§ Given exercise
Gather every line of the records below that contains the string "elevation". Case matters.

══ Information supplied ══

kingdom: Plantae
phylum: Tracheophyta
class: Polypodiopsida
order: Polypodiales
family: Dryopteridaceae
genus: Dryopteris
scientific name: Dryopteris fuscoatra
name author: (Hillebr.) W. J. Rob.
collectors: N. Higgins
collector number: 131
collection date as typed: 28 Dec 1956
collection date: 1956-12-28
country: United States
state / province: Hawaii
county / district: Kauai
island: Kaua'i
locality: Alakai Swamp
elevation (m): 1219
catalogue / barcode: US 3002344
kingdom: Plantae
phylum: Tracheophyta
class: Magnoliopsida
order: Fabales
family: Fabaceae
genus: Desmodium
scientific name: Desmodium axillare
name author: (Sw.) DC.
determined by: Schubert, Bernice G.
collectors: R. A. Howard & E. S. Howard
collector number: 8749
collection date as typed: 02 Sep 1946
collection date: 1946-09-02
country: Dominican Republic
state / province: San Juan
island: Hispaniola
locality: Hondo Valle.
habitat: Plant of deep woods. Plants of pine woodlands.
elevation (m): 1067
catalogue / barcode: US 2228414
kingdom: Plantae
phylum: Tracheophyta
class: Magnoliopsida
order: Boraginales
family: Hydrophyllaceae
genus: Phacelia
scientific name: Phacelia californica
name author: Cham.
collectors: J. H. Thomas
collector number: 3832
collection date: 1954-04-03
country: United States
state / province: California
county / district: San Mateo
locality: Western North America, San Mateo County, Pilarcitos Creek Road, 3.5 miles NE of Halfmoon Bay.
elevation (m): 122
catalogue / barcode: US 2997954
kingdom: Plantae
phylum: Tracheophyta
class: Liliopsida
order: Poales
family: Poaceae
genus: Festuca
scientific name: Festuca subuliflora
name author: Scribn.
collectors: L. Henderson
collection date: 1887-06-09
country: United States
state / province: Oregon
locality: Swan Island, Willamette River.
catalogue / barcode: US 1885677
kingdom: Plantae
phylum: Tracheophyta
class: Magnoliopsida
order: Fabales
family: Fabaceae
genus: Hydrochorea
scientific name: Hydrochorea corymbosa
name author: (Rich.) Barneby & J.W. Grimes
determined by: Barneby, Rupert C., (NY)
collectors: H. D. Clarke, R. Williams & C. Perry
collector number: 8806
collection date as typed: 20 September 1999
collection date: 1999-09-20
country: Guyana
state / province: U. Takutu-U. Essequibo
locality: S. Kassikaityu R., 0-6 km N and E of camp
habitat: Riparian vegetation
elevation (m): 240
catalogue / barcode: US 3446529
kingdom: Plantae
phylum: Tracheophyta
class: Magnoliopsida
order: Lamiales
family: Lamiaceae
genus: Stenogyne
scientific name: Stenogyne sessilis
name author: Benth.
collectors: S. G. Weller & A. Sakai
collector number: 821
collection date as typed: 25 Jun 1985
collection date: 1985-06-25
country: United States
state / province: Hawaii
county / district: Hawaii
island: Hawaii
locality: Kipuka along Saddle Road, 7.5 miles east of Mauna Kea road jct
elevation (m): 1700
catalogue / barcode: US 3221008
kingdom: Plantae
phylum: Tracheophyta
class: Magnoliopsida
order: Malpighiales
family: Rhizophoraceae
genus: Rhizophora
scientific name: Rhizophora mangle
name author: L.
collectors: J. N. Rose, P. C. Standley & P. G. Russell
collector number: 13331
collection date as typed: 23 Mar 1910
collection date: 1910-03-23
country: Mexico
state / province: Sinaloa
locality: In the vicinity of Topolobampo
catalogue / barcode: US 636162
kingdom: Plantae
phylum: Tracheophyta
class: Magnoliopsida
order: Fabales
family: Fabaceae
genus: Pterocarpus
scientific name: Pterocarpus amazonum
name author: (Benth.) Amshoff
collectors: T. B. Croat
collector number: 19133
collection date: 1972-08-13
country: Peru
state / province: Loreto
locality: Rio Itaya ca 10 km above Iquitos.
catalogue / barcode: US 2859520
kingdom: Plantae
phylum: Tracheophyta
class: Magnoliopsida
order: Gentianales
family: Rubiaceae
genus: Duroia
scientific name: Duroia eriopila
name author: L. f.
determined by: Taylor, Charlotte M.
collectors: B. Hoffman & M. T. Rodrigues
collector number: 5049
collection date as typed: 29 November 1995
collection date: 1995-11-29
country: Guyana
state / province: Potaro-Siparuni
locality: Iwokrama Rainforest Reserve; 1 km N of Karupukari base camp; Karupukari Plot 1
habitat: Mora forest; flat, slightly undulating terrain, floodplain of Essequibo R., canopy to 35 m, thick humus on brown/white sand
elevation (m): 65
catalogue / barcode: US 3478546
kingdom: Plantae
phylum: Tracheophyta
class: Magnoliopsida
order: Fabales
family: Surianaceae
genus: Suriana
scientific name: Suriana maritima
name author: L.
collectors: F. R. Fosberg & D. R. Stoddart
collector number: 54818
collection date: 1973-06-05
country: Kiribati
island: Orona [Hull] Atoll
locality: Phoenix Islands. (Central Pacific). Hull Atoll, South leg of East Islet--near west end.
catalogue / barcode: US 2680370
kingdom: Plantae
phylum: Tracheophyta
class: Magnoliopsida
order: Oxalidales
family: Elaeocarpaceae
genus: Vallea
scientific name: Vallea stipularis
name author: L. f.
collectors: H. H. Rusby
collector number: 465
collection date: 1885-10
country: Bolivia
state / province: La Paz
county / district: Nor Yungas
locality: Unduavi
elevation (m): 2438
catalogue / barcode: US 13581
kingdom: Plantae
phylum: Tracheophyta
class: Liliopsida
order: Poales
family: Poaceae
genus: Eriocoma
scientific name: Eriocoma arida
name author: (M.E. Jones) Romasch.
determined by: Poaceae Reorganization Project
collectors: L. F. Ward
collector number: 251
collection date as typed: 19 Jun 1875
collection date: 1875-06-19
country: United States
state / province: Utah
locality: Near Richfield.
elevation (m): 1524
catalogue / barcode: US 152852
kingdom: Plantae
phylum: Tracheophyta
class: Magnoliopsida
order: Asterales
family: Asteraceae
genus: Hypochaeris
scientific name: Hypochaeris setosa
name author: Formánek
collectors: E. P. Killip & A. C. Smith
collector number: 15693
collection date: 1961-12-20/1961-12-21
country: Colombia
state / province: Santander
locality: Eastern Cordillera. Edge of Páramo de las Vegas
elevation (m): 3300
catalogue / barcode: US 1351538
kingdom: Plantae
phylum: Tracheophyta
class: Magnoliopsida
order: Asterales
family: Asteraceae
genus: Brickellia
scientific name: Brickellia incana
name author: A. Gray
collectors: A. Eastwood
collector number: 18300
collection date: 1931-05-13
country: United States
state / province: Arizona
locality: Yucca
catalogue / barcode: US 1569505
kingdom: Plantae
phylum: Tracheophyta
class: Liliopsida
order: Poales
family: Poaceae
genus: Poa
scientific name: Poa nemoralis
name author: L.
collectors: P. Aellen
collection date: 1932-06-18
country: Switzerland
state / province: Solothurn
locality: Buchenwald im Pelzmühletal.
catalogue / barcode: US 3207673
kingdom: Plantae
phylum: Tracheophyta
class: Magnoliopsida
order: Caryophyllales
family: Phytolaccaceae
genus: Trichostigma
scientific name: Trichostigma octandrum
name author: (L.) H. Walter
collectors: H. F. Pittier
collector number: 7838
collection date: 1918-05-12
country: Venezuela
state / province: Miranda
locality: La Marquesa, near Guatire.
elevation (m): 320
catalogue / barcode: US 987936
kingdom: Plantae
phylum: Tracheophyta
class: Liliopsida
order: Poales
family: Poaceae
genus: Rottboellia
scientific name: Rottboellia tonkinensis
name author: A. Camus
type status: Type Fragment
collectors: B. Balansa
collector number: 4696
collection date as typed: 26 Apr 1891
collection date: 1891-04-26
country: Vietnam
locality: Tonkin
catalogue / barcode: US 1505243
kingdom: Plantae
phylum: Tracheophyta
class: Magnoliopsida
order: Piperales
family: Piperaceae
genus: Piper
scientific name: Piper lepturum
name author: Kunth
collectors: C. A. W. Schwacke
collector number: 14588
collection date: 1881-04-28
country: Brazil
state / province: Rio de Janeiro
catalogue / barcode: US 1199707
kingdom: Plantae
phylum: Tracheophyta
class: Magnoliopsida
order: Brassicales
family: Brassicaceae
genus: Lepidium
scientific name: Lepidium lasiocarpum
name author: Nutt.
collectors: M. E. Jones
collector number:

═══

§ Problem solution
elevation (m): 1219
elevation (m): 1067
elevation (m): 122
elevation (m): 240
elevation (m): 1700
elevation (m): 65
elevation (m): 2438
elevation (m): 1524
elevation (m): 3300
elevation (m): 320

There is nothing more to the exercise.